Bob Ewing–I like my food fresh. Fresh food is the most healthy and best tasting food available. Food that travels a long distance from the field where it is grown to your table is not fresh. It has aged in transit and loss goodness and taste. If you want fresh food you either grow it yourself or purchase from someone who has grown it close, say within 100 miles, of your home.
Over the past few years the localvore movement has sprung up in response to peoples growing demand for truly fresh food. A localvore is someone who seeks out food that is produced or grown locally.
A localvore is a person dedicated to eating food grown and produced locally. There are a lot of good reasons to eat locally grown and produced food. Besides being flesh why do people want to purchase and consume locally grown food? Here are two good reasons:
1- The production of locally grown food requires fewer resources (primarily fossil fuels). In addition to the resources spent in growing the food additional resources are required for packing and shipping. Packing food for a long distant journey demands a different type of packaging than needed for a short hop to a farmers market, for example.
2-Buying locally produced food builds the local economy, because money spent at locally own shops tends to stay within he community longer (it circulates locally more often) than money spent in chain stores whose owners are far removed from the community.
Society can begin the transition from a consumer capitalist model were the majority of people are consumers to cooperative capitalist model were the majority of people are consumers and producers, by starting with the development of local food enterprises and supportive municipal bylaws.
The most effective way to bring that change about is to do two things:
1- Buy from locally owned businesses whenever possible, start by becoming a localvore to the best of your ability.
2- Begin to grow some of your own food. There are many ways people can grow at least of a portion of what they eat. Community gardens are one, yard sharing is another.

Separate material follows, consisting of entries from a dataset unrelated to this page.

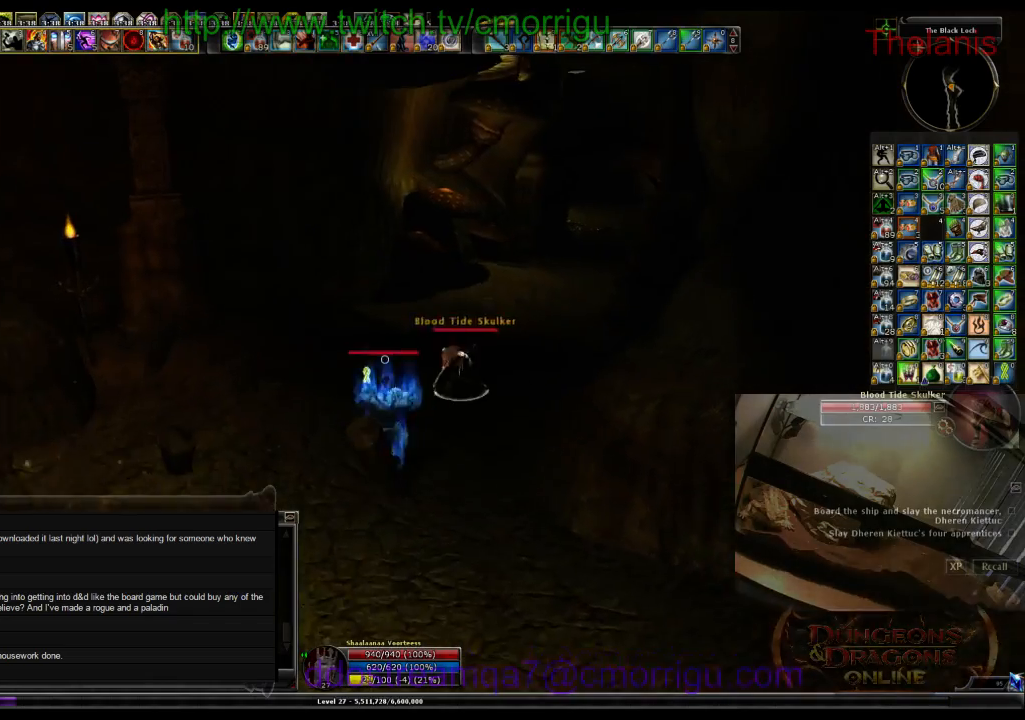
{"keys": [], "events": [[33, "w", "up"]]}
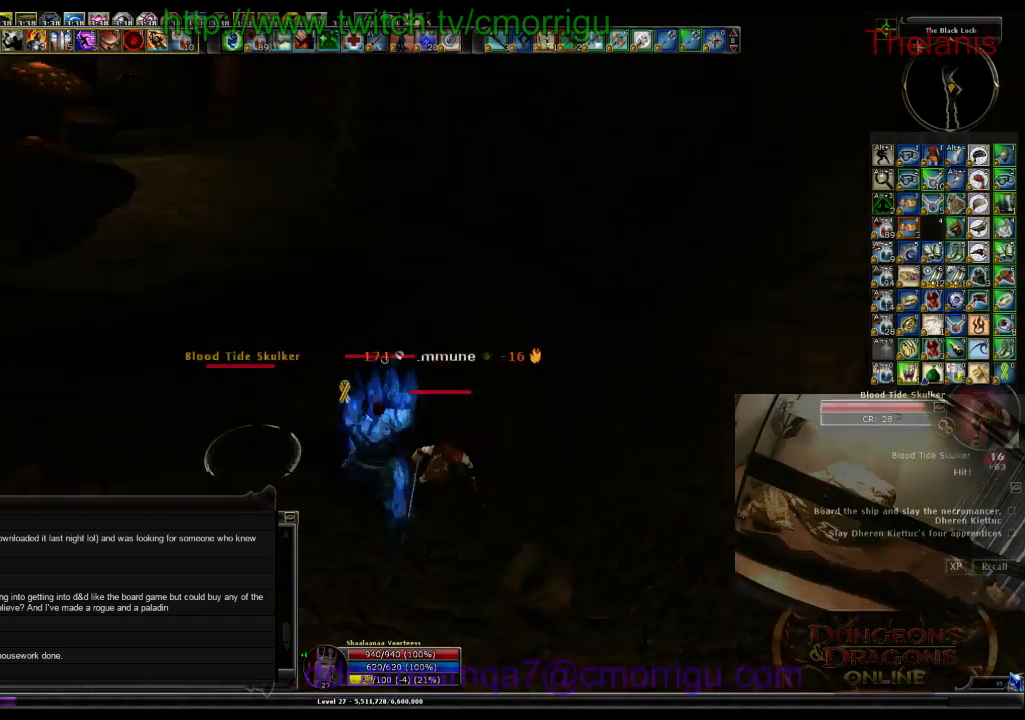
{"keys": [], "events": []}
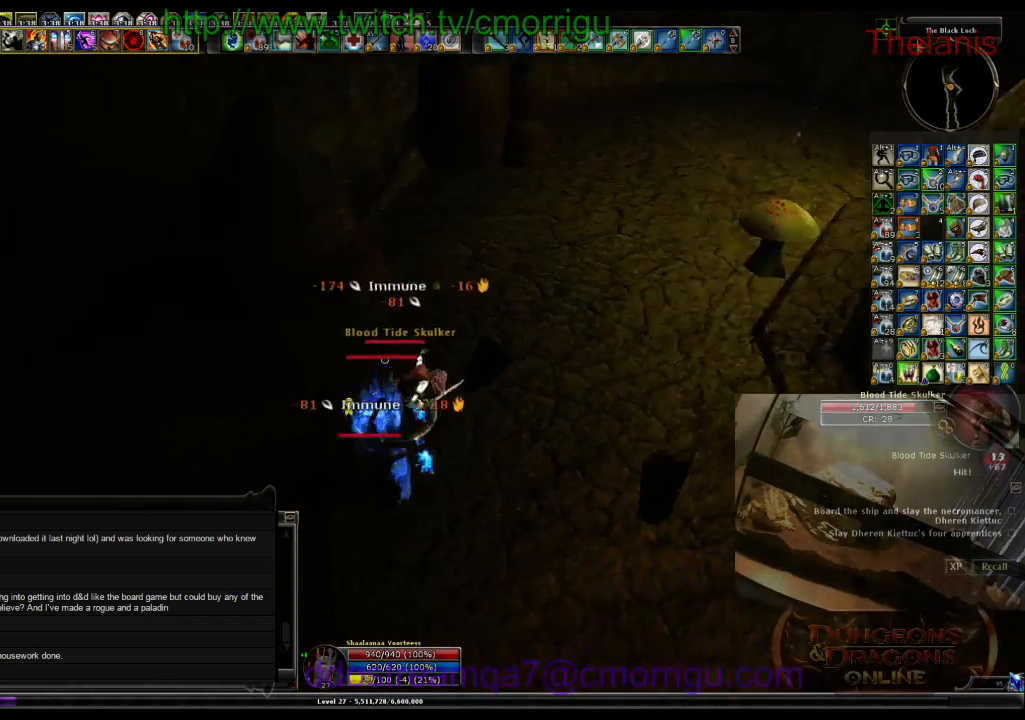
{"keys": [], "events": []}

Hyperlocalvore describes yard sharing as:
“Yard sharing is an arrangement between people to share skills and gardening resources; space, time, strength, tools or skills, in order to grow food as locally as possible, to make neighborhoods resilient, kids healthy and food much cheaper! The group can be friends, family, neighbors, members of a faith community (or any combination!) It’s also been called garden sharing or land sharing,”
The economy across North America is spinning downward, if you have not already done so; begin the transition from a dependent to an interdependent community by growing some of your own food and buying the rest from a local grower or producer.